Find every line below that contains the word "three" and copy it out.

- [Supplied records]
--- START ---

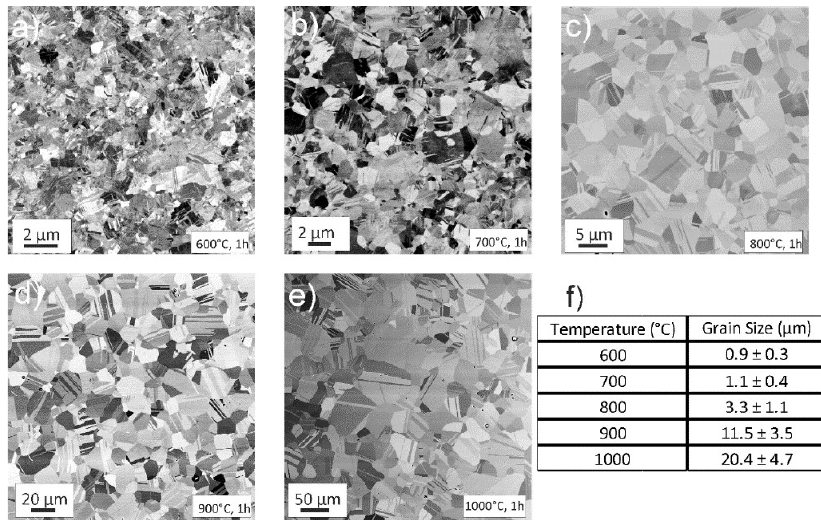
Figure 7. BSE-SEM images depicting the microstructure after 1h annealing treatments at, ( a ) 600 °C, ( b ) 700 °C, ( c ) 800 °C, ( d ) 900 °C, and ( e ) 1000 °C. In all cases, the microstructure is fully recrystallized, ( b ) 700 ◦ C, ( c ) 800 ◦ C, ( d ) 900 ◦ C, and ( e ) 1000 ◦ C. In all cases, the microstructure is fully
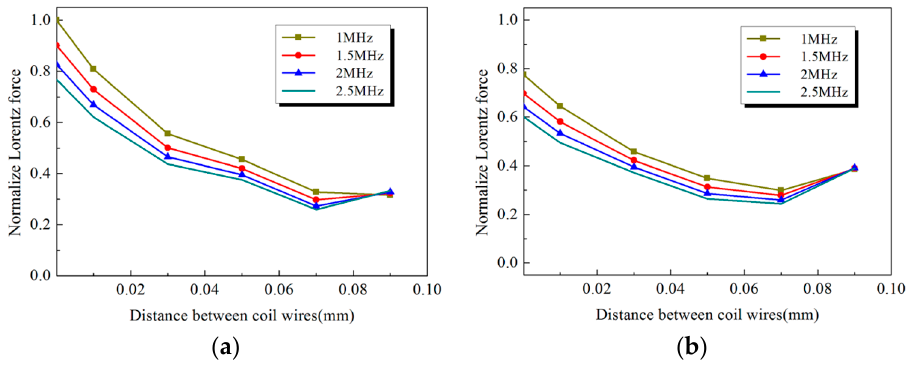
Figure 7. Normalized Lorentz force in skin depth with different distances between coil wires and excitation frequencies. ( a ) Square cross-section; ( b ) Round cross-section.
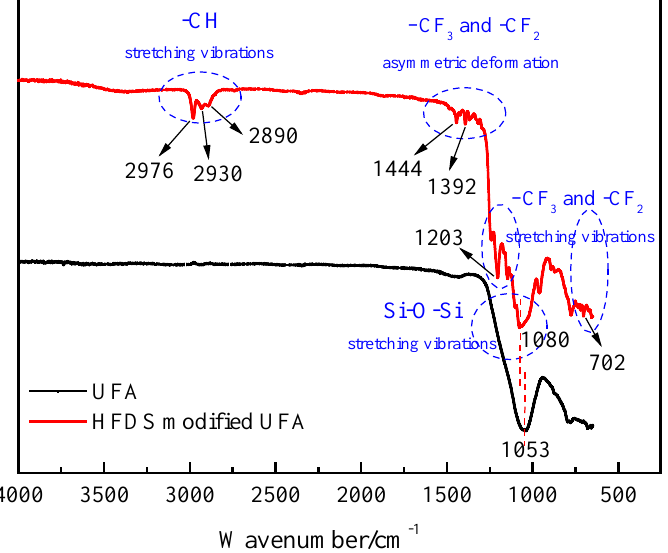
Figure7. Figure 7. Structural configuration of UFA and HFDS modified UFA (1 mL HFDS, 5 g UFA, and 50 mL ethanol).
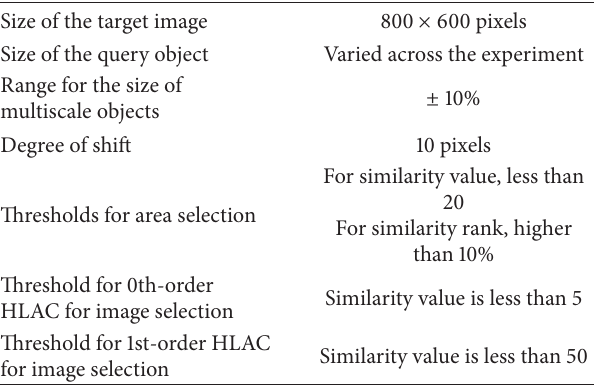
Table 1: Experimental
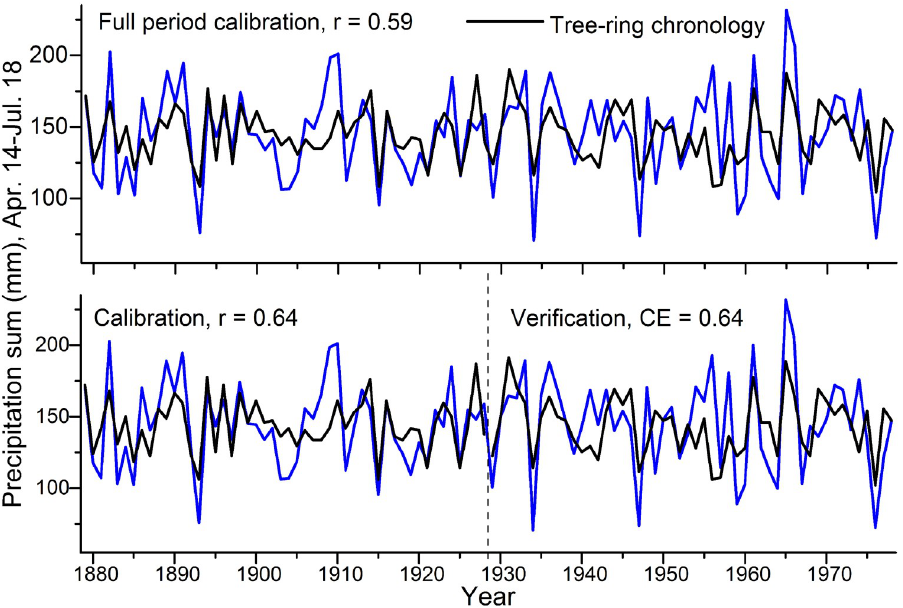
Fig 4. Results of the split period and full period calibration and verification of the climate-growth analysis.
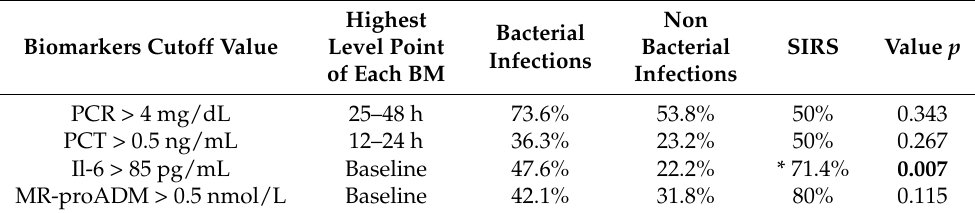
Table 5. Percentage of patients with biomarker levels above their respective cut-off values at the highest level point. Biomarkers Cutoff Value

--- END ---
--- START ---

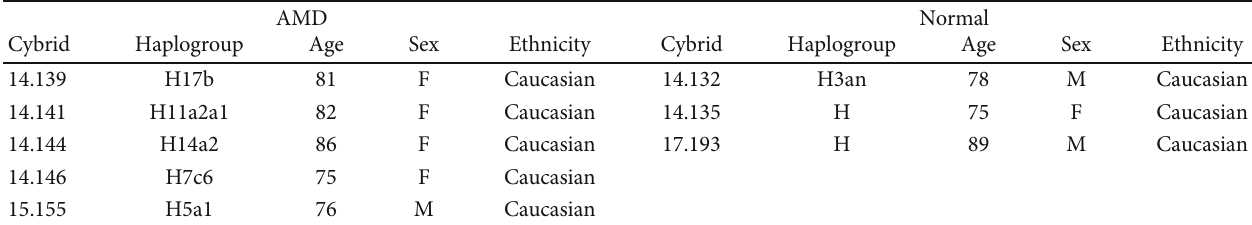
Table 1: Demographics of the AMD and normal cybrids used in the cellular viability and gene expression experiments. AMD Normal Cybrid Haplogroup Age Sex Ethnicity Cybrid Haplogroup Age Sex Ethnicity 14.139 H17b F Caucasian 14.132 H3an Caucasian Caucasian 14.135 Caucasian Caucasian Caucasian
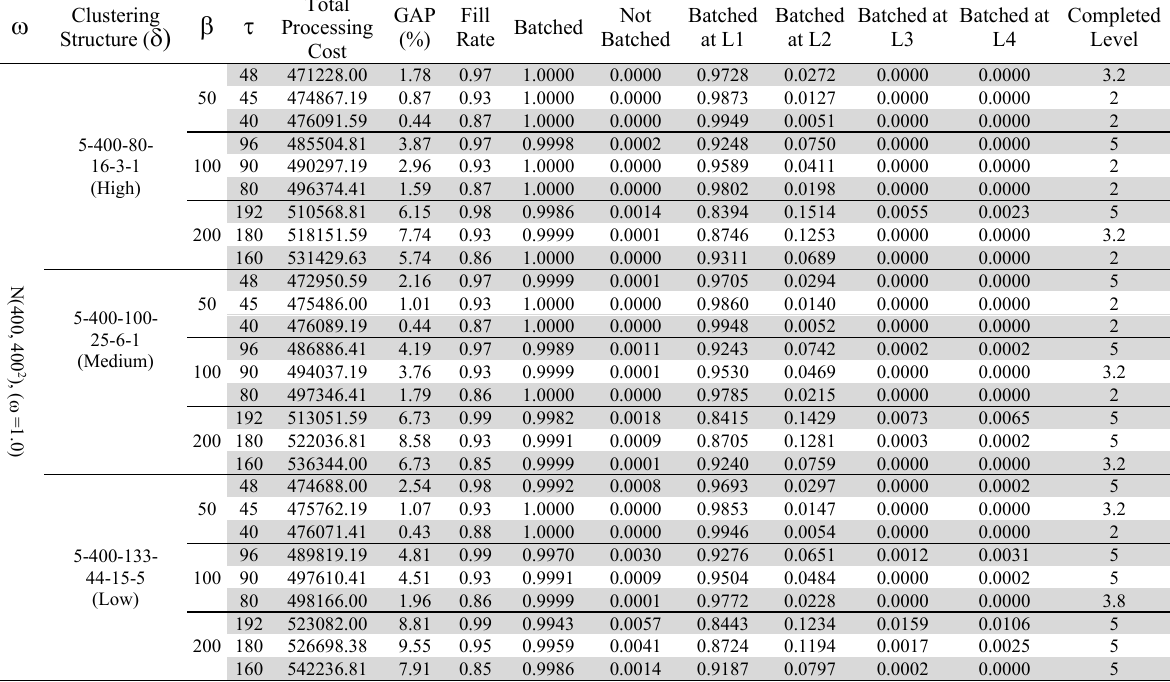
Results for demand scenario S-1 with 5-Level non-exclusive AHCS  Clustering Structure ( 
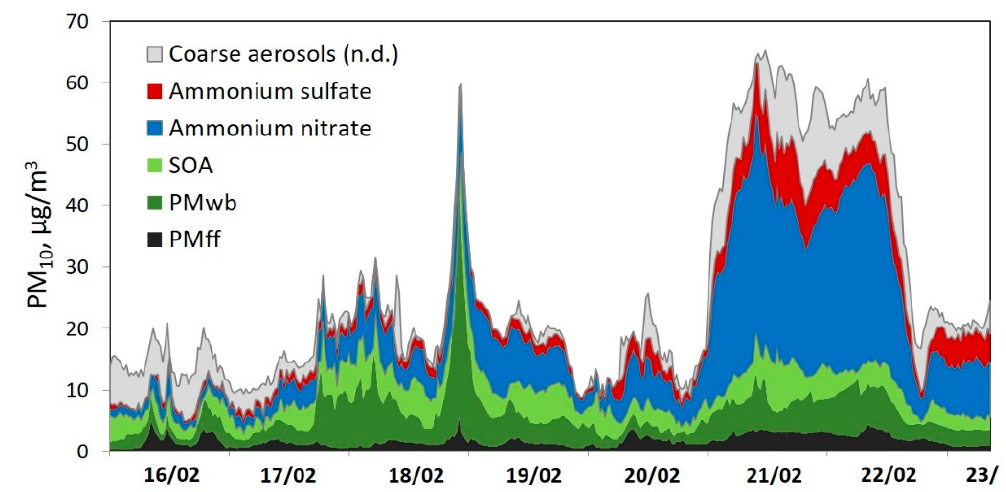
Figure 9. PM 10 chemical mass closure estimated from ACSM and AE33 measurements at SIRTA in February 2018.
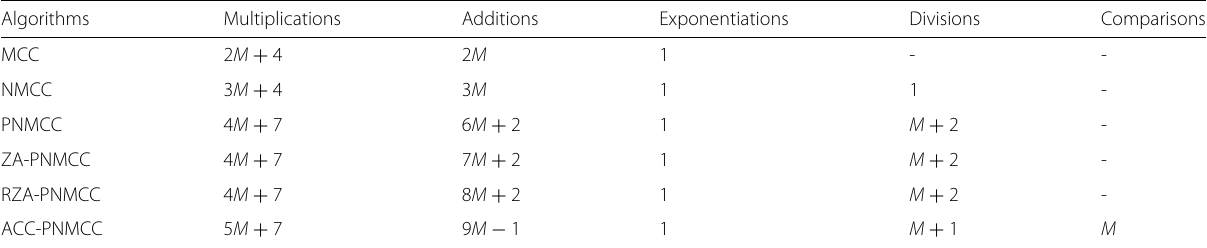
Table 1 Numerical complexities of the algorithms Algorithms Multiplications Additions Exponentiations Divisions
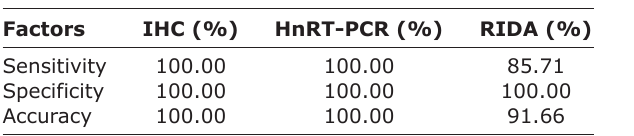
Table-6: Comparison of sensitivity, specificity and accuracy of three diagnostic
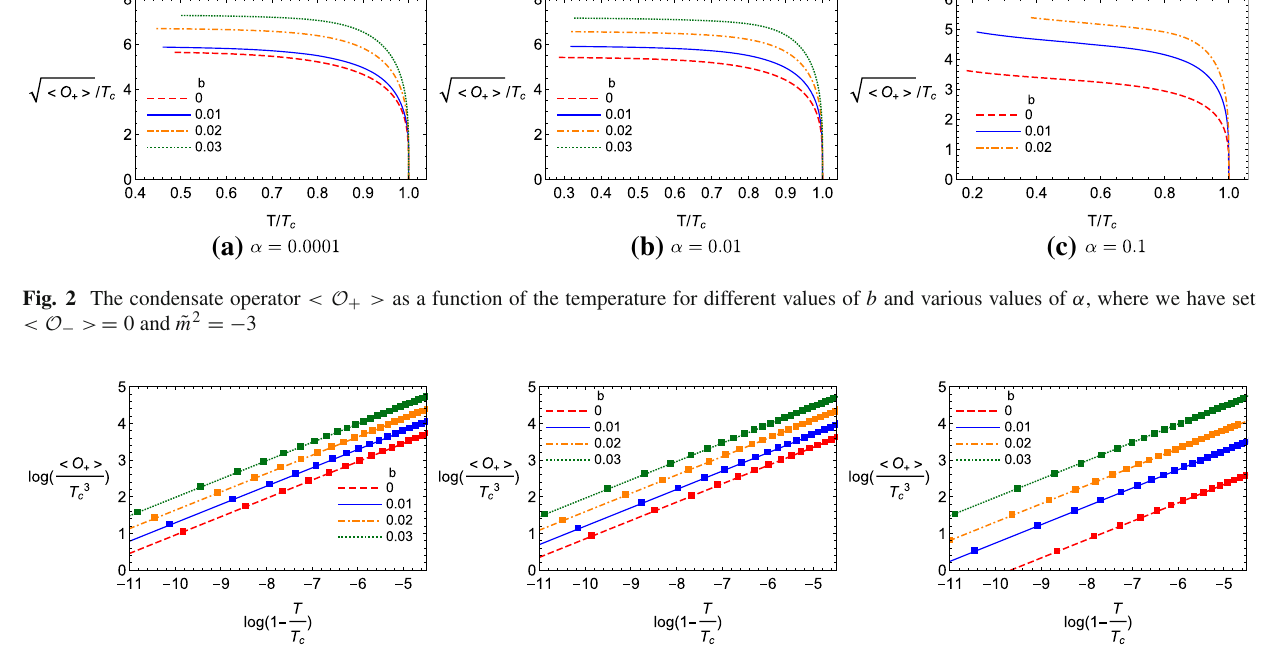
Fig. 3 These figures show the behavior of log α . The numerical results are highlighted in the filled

--- END ---
--- START ---

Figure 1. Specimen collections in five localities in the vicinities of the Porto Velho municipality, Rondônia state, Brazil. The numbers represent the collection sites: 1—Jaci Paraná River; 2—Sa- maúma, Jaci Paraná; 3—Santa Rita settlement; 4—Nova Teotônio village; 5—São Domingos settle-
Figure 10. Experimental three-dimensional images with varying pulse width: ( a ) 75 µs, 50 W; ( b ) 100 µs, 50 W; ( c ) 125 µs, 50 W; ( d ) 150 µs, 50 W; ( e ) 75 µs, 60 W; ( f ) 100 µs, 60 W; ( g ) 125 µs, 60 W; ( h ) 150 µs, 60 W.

--- END ---

- [Response]
Table-6: Comparison of sensitivity, specificity and accuracy of three diagnostic
Figure 10. Experimental three-dimensional images with varying pulse width: ( a ) 75 µs, 50 W; ( b ) 100 µs, 50 W; ( c ) 125 µs, 50 W; ( d ) 150 µs, 50 W; ( e ) 75 µs, 60 W; ( f ) 100 µs, 60 W; ( g ) 125 µs, 60 W; ( h ) 150 µs, 60 W.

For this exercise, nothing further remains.